Decreto do ano passado foi revogado nesta terça-feira

O governador Reinaldo Azambuja (PSDB) delegou ao militar nomeado para exercer a função de CTA (Coordenador de Transporte Aéreo) a competência para responder pelas quatro aeronaves do Governo do Estado. O decreto foi publicado nesta terça-feira (3) no Diário Oficial do Estado.

Antes, estava em nome do tenente-coronel Adalberto Ortale Junior o decreto delegando a mesma função. O militar ainda consta como o CTA, órgão da Governadoria vinculado à Governança e à Gestão do Estado. O decreto que delegava competência ao militar desde maio de 2019 e não ao ocupante do cargo foi revogado também nesta terça.

Estão entre as funções do coordenador despachar, tramitar e assinar documentações perante a Anac (Agência Nacional de Aviação Civil), a Anatel (Agência Nacional de Telefonia), o CAB (Comando da Aeronáutica Brasileira), o Decea (Departamento de Controle do Espaço Aéreo), a JJAER (Junta de Julgamento da Aeronáutica), a Justiça Federal e a Estadual, referentes às aeronaves pertencentes ao Estado.

Manutenção de aeronaves

Em fevereiro, o governo do Estado lançou licitação no valor de R$ 919.732,80 para intermediação, implantação, operação e gerenciamento da frota por 12 meses. O Estado possui quatro aeronaves de asa fixa (aviões) sendo o Beechcraft King Air A-100, prefixo PP-FOY, Cessna 182 Skylane, prefixo PR-NLH, Embraer 810C Seneca II, prefixo PT- ESC e Cessna Citation II 550, prefixo PP-ESC.

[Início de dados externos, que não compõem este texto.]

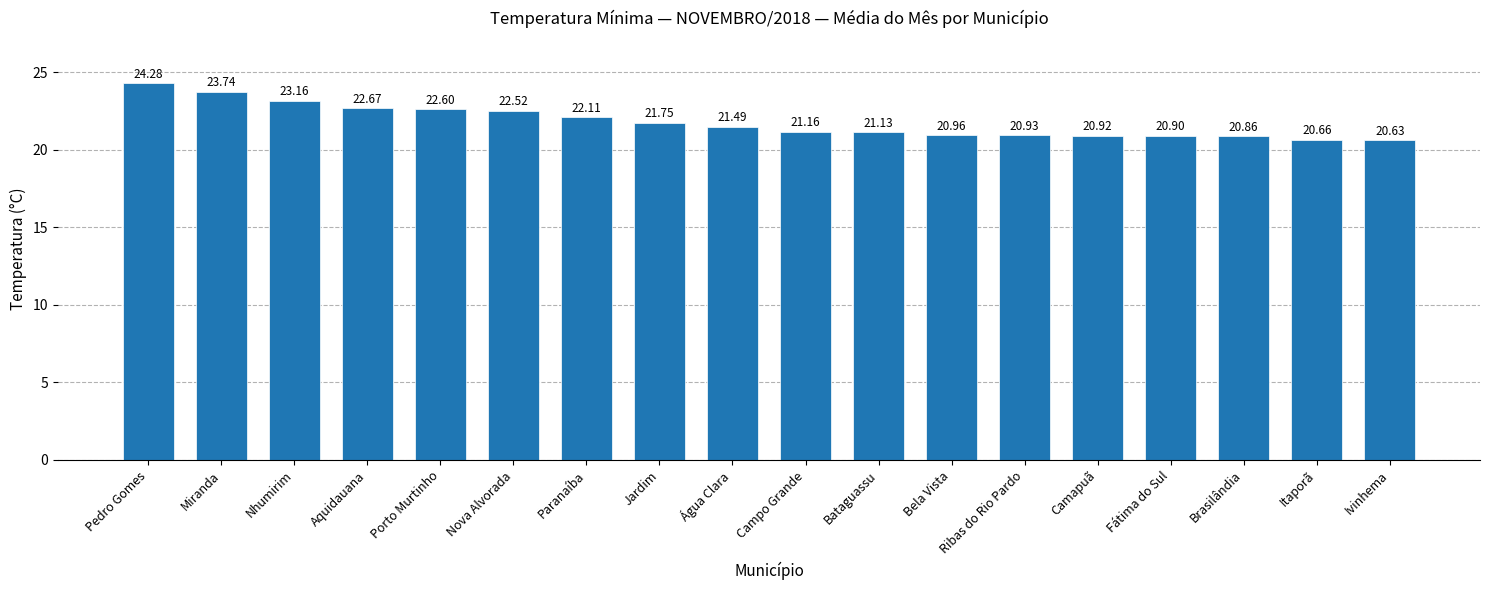

True or false: the data shows 22.7 at Aquidauana.

True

De acordo com o edital, as aeronaves servem para ‘o atendimento de todas as missões de transporte aéreo de autoridades, transporte de órgãos e atendimento de convênios com demais órgãos, tais como o Departamento de Policia Federal e o Ministério Público do Trabalho’.

O Cessna Citation foi comprado no ano passado por R$ 3,2 milhões. O governo de Santa Catarina exaltou a venda do modelo, de 1989, como uma economia de até R$ 4,5 milhões por ano aos cofres públicos. Na ocasião, o governador daquele Estado, Carlos Moisés (PSL) destacou que a administração pública diminuiu 95% das despesas ao usar voos comerciais.

“O governo chegou a gastar, nas gestões anteriores, até R$ 6 milhões por ano. Até o fim deste ano não vamos gastar nem R$ 200 mil. O transporte aéreo é importante, porque um governador precisa participar de reuniões fora do estado, mas é preciso fazer isso da forma mais econômica possível. O governador pode voar como as outras pessoas fazem. É uma economia que pode estar na saúde, na educação, na infraestrutura e na segurança”, afirmou Carlos Moisés.